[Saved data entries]
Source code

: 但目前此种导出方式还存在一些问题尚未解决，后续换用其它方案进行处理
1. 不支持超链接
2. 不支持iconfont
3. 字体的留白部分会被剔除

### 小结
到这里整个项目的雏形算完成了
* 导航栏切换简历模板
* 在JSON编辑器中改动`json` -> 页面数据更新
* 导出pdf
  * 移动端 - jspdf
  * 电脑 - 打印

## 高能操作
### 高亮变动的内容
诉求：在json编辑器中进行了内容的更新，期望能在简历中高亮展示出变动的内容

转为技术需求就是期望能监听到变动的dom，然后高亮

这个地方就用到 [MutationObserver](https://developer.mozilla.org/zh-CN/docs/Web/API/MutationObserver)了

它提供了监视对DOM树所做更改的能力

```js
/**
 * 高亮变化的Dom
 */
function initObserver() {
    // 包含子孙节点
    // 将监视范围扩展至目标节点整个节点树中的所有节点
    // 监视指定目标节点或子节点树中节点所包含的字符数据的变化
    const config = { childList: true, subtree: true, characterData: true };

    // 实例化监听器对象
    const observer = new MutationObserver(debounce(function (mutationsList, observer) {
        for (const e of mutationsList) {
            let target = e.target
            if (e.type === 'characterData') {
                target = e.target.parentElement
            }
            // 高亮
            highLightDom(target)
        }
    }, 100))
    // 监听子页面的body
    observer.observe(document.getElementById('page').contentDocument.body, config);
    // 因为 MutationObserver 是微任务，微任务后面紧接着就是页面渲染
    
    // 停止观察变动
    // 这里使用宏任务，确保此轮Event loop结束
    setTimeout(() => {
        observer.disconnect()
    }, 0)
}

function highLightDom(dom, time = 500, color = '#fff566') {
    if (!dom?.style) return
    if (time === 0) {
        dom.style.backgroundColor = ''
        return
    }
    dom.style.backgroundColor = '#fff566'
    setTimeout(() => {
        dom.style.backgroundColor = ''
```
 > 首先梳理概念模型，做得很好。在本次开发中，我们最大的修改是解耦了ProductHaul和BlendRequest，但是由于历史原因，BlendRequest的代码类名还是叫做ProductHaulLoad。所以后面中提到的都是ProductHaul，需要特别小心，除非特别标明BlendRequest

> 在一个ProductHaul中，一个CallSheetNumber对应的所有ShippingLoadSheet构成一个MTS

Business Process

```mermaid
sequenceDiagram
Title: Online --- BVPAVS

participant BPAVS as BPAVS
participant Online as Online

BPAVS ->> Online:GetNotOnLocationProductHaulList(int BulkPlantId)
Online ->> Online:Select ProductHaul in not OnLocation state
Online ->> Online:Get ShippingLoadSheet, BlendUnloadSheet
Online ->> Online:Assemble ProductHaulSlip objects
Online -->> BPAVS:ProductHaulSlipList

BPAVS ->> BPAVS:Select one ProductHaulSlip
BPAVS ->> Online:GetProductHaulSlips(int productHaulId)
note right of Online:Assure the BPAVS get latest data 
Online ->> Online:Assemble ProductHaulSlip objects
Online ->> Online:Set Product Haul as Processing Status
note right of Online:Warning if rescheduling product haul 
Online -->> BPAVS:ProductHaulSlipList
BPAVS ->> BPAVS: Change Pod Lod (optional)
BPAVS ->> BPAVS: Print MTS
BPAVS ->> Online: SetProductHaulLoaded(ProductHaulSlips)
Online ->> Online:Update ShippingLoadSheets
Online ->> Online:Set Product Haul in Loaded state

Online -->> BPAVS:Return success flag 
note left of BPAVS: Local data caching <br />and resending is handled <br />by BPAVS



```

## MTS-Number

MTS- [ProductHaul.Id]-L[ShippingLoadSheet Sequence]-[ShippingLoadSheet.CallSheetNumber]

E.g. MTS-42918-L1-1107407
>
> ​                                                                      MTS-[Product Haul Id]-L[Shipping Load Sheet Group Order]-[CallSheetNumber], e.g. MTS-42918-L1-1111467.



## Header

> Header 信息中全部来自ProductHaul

WHAT YOU ARE ASKED TO DO :: Extract each entry in full and write it down exactly.

ANSWER TO THIS PROBLEM ::
Source code

: 但目前此种导出方式还存在一些问题尚未解决，后续换用其它方案进行处理
1. 不支持超链接
2. 不支持iconfont
3. 字体的留白部分会被剔除

### 小结
到这里整个项目的雏形算完成了
* 导航栏切换简历模板
* 在JSON编辑器中改动`json` -> 页面数据更新
* 导出pdf
  * 移动端 - jspdf
  * 电脑 - 打印

## 高能操作
### 高亮变动的内容
诉求：在json编辑器中进行了内容的更新，期望能在简历中高亮展示出变动的内容

转为技术需求就是期望能监听到变动的dom，然后高亮

这个地方就用到 [MutationObserver](https://developer.mozilla.org/zh-CN/docs/Web/API/MutationObserver)了

它提供了监视对DOM树所做更改的能力

```js
/**
 * 高亮变化的Dom
 */
function initObserver() {
    // 包含子孙节点
    // 将监视范围扩展至目标节点整个节点树中的所有节点
    // 监视指定目标节点或子节点树中节点所包含的字符数据的变化
    const config = { childList: true, subtree: true, characterData: true };

    // 实例化监听器对象
    const observer = new MutationObserver(debounce(function (mutationsList, observer) {
        for (const e of mutationsList) {
            let target = e.target
            if (e.type === 'characterData') {
                target = e.target.parentElement
            }
            // 高亮
            highLightDom(target)
        }
    }, 100))
    // 监听子页面的body
    observer.observe(document.getElementById('page').contentDocument.body, config);
    // 因为 MutationObserver 是微任务，微任务后面紧接着就是页面渲染
    
    // 停止观察变动
    // 这里使用宏任务，确保此轮Event loop结束
    setTimeout(() => {
        observer.disconnect()
    }, 0)
}

function highLightDom(dom, time = 500, color = '#fff566') {
    if (!dom?.style) return
    if (time === 0) {
        dom.style.backgroundColor = ''
        return
    }
    dom.style.backgroundColor = '#fff566'
    setTimeout(() => {
        dom.style.backgroundColor = ''
```
 > 首先梳理概念模型，做得很好。在本次开发中，我们最大的修改是解耦了ProductHaul和BlendRequest，但是由于历史原因，BlendRequest的代码类名还是叫做ProductHaulLoad。所以后面中提到的都是ProductHaul，需要特别小心，除非特别标明BlendRequest

> 在一个ProductHaul中，一个CallSheetNumber对应的所有ShippingLoadSheet构成一个MTS

Business Process

```mermaid
sequenceDiagram
Title: Online --- BVPAVS

participant BPAVS as BPAVS
participant Online as Online

BPAVS ->> Online:GetNotOnLocationProductHaulList(int BulkPlantId)
Online ->> Online:Select ProductHaul in not OnLocation state
Online ->> Online:Get ShippingLoadSheet, BlendUnloadSheet
Online ->> Online:Assemble ProductHaulSlip objects
Online -->> BPAVS:ProductHaulSlipList

BPAVS ->> BPAVS:Select one ProductHaulSlip
BPAVS ->> Online:GetProductHaulSlips(int productHaulId)
note right of Online:Assure the BPAVS get latest data 
Online ->> Online:Assemble ProductHaulSlip objects
Online ->> Online:Set Product Haul as Processing Status
note right of Online:Warning if rescheduling product haul 
Online -->> BPAVS:ProductHaulSlipList
BPAVS ->> BPAVS: Change Pod Lod (optional)
BPAVS ->> BPAVS: Print MTS
BPAVS ->> Online: SetProductHaulLoaded(ProductHaulSlips)
Online ->> Online:Update ShippingLoadSheets
Online ->> Online:Set Product Haul in Loaded state

Online -->> BPAVS:Return success flag 
note left of BPAVS: Local data caching <br />and resending is handled <br />by BPAVS



```

## MTS-Number

MTS- [ProductHaul.Id]-L[ShippingLoadSheet Sequence]-[ShippingLoadSheet.CallSheetNumber]

E.g. MTS-42918-L1-1107407
>
> ​                                                                      MTS-[Product Haul Id]-L[Shipping Load Sheet Group Order]-[CallSheetNumber], e.g. MTS-42918-L1-1111467.



## Header

> Header 信息中全部来自ProductHaul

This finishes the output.